Bellows began his painting just weeks after the fight and died of a ruptured appendix a little more than a year after he finished Dempsey and Firpo. He was from what art critic Dan Bischoff calls "the second generation of the 'Ashcan School,'" the association of realistic artists, many of whom started as newspaper illustrators in Philadelphia, first exhibited in New York as a group in 1908. Bellows was influenced by their style, but was less concerned with realism. Bellows was striving for the essence of the moment, which moved so many so deeply. I don't think he actually saw the fight. I wonder if he even saw pictures from it. As my father once pointed out to my astonishment—I had read about the fight for years and had a reprint of Bellows's painting on my wall but had never noticed this—Firpo is knocking Dempsey out of the ring with his left hand.
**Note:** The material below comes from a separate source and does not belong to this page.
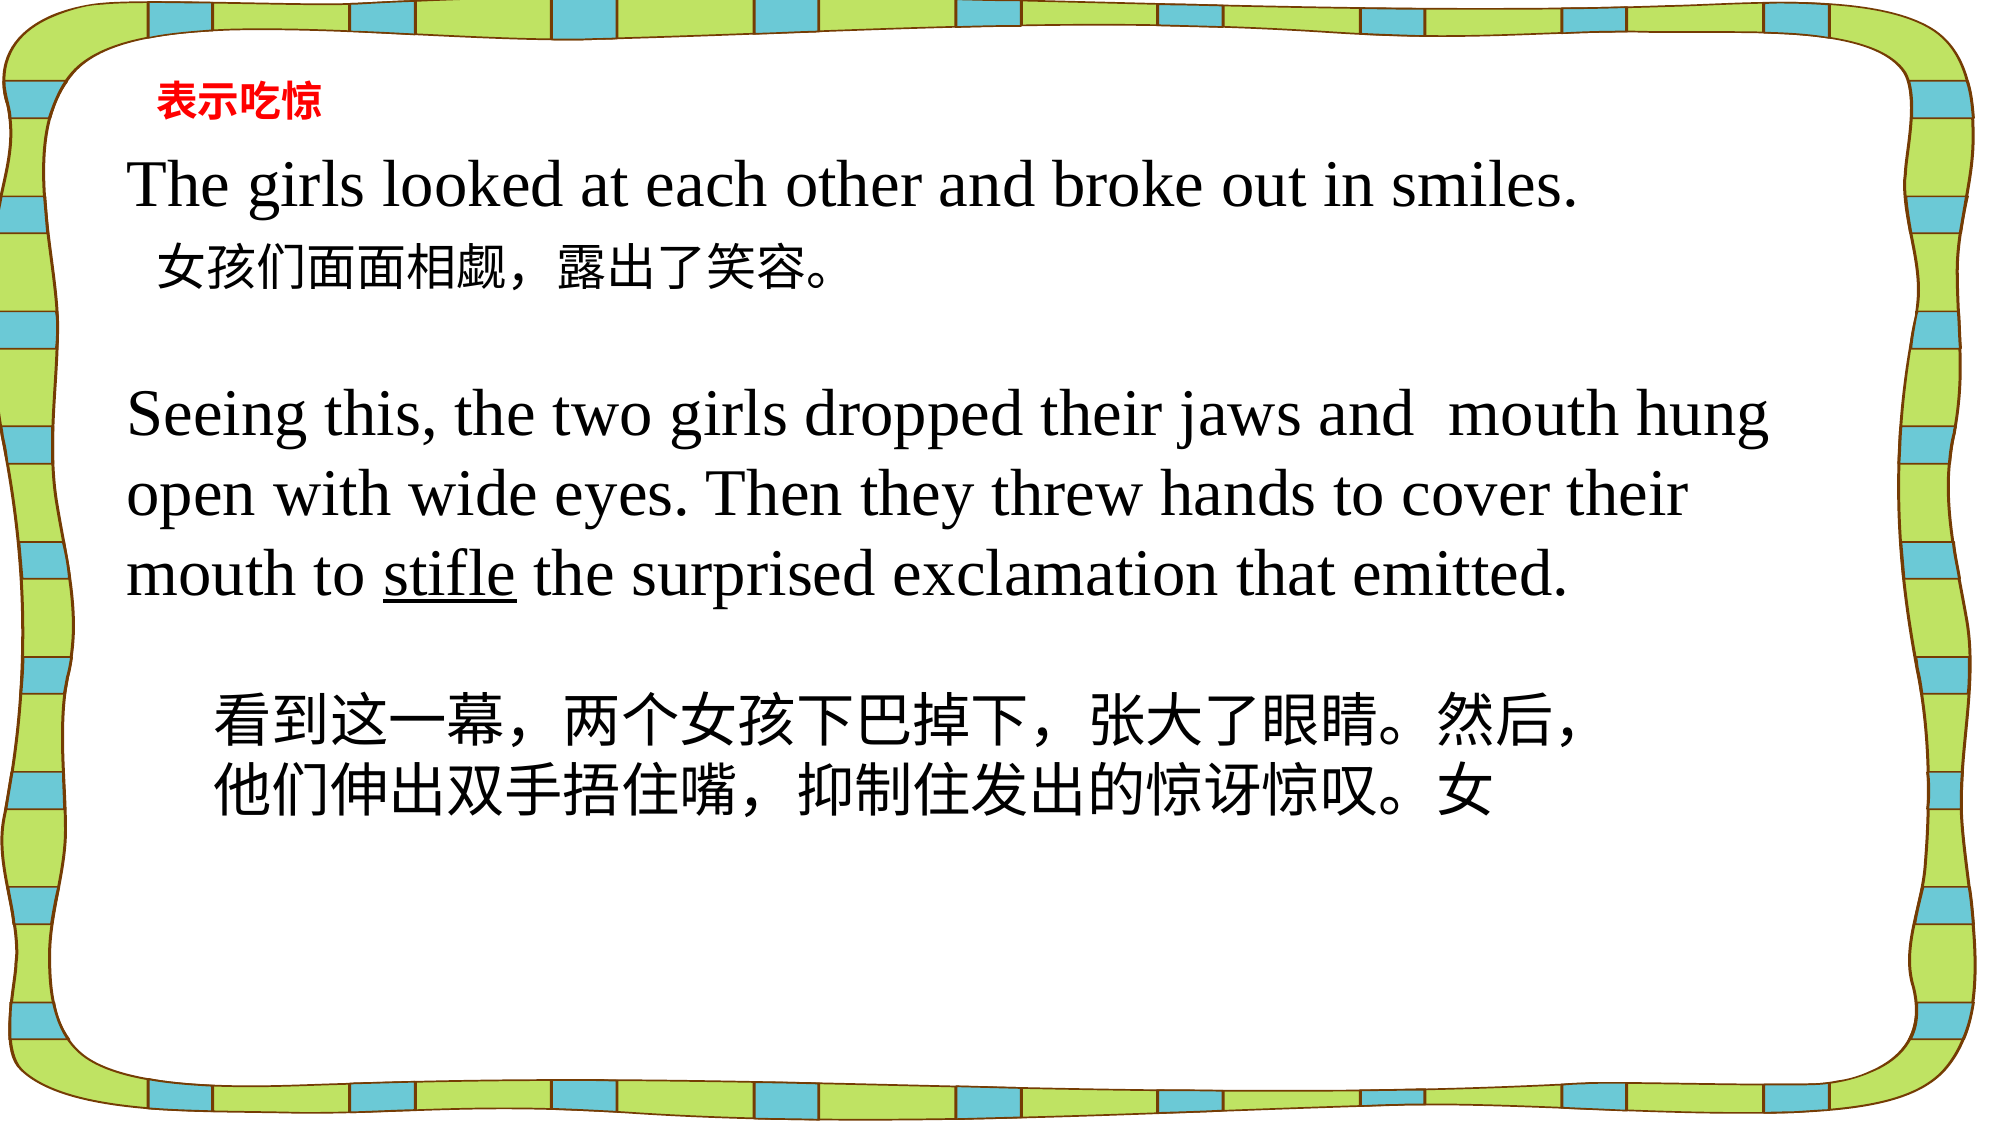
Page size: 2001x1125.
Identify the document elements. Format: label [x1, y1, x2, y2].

text_box [0, 0, 2000, 1125]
Why the left instead of the right? Probably because Bellows thought it better drew the viewer's eye to the moment of impact.

His works on New York City street life like "River Rats" (1906) and "42 Kids" (1907) are unmatched in their portrayals of New York lower class vitality. Whoever wrote the notes for the 1992 Whitney retrospective sniffed that Bellow's works "lack the biting social critique seen in photographers by reformers ...[The paintings] are full of action and humor rather than an accurate portrayal." Yes, well, the people are so often more full of action and humor than reformers wish them to be.

"In Polo at Lakewood" (1910) and "Tennis at Newport" (1920) Bellows captured the essence of those sports and the spectators' reactions to them, and he got at something more besides: In the polo painting, the men and horses look as if they're about to shake off their gentle demeanors and return to the Mongolian origins of the sport in which the players knocked around not an ivory ball but the head of a former opponent. In his fight painting "Club Night" (1907), gentlemen in tuxes gaze at the savagery of an illegal "smoker" fight as if through raised hands; the painting is awash in dark shades, as if the vent were but a shadow in a dark corner of their lives. "Stag at Sharkey's" (1909) has a similar outline but the picture is presented in bright lights—the crowd is proletarian and unashamed.

I hope whoever is lucky enough to win the "Dempsey and Firpo" lithograph on Wednesday appreciates what they own. I don't know if "Dempsey and Firpo" is great art; I do know that it's a window into a vanished America that is still strongly felt but only dimly remembered.